Your objective:
Could you switch "screen reader" to "braille display" throughout the lines below, change nothing else, and leave the pictures out of your answer?

Exercise data:
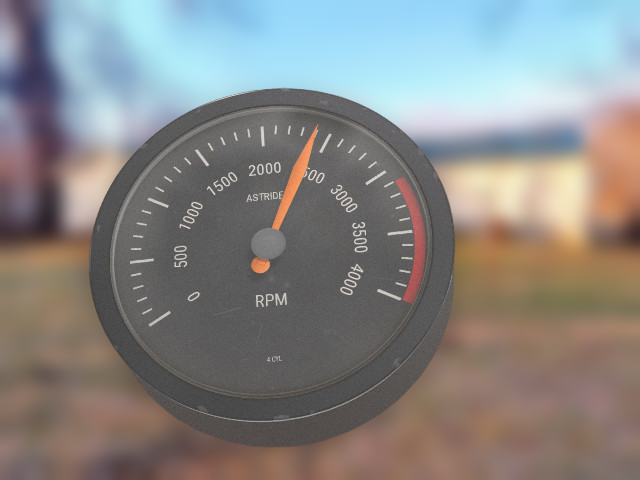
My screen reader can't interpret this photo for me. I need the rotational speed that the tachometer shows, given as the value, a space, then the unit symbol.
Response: 2400 rpm
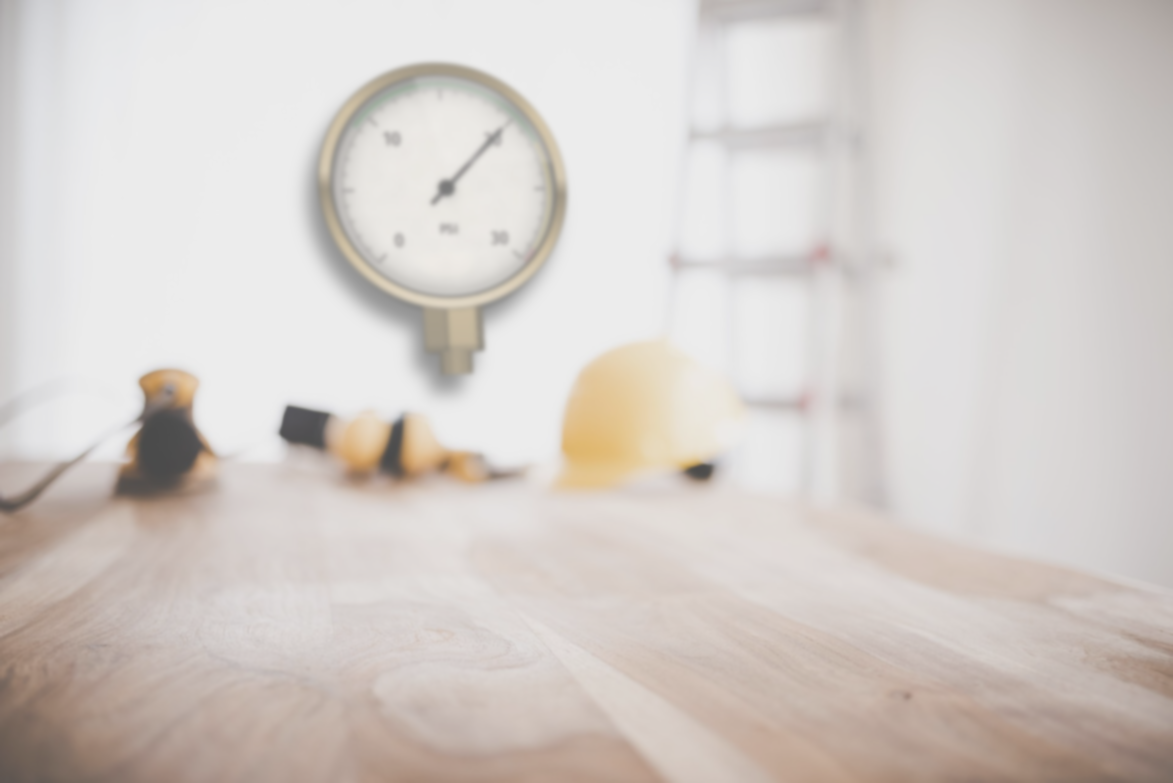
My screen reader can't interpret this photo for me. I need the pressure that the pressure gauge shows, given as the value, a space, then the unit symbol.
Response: 20 psi
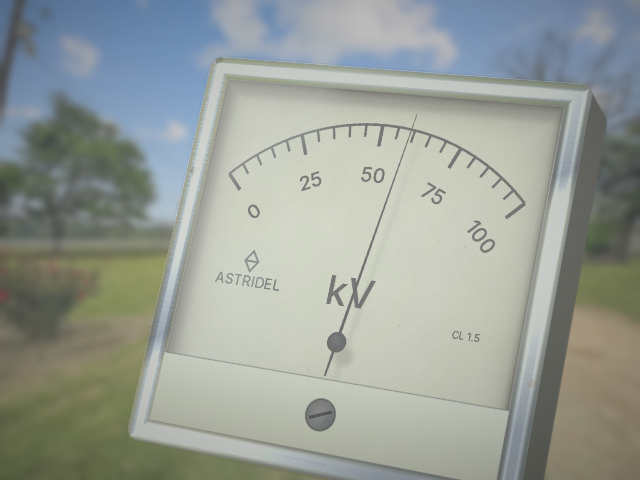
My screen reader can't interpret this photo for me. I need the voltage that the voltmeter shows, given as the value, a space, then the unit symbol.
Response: 60 kV
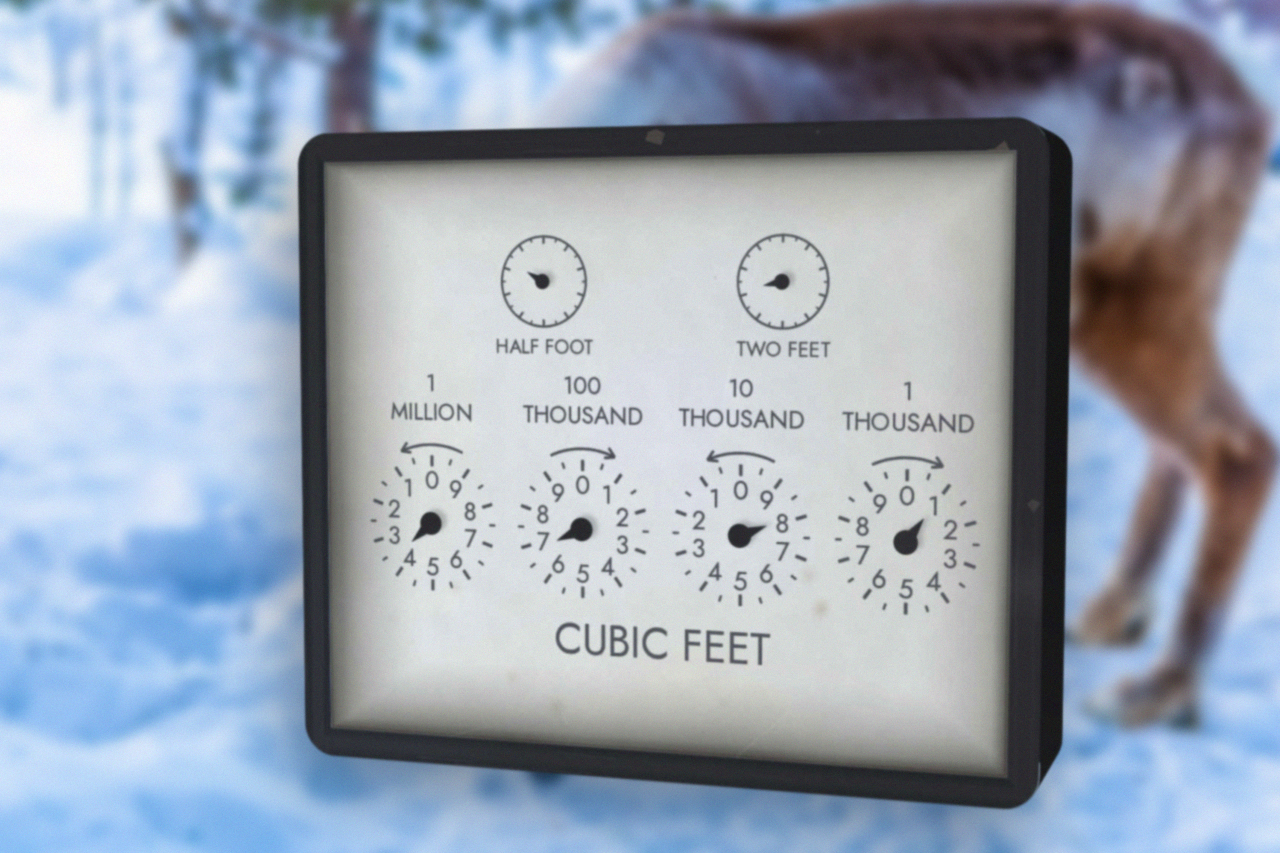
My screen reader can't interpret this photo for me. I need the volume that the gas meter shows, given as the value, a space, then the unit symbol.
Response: 368100 ft³
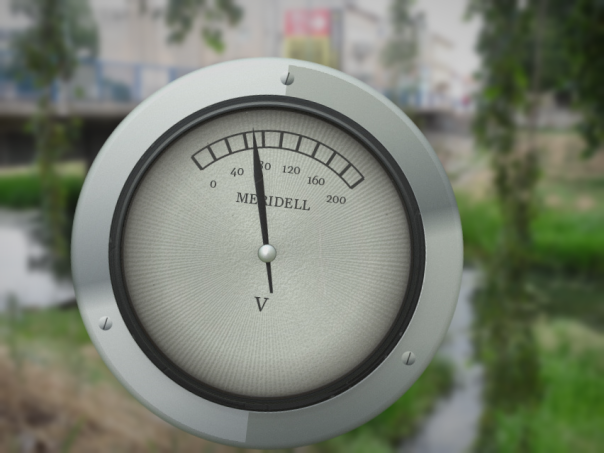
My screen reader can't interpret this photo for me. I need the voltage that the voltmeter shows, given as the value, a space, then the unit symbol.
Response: 70 V
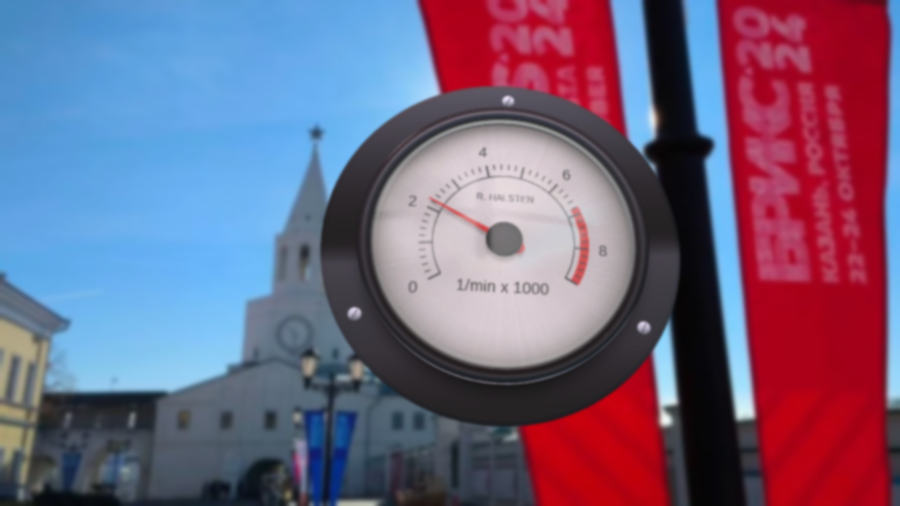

Output:
My braille display can't interpret this photo for me. I need the rotational speed that the tachometer shows, given as the value, a space, then the unit symbol.
Response: 2400 rpm
My braille display can't interpret this photo for me. I need the pressure that the pressure gauge shows, given as the value, a space, then the unit symbol.
Response: 20 psi
My braille display can't interpret this photo for me. I need the voltage that the voltmeter shows, given as the value, a space, then the unit symbol.
Response: 60 kV
My braille display can't interpret this photo for me. I need the volume that the gas meter shows, given as the value, a space, then the unit symbol.
Response: 368100 ft³
My braille display can't interpret this photo for me. I need the voltage that the voltmeter shows, given as the value, a space, then the unit symbol.
Response: 70 V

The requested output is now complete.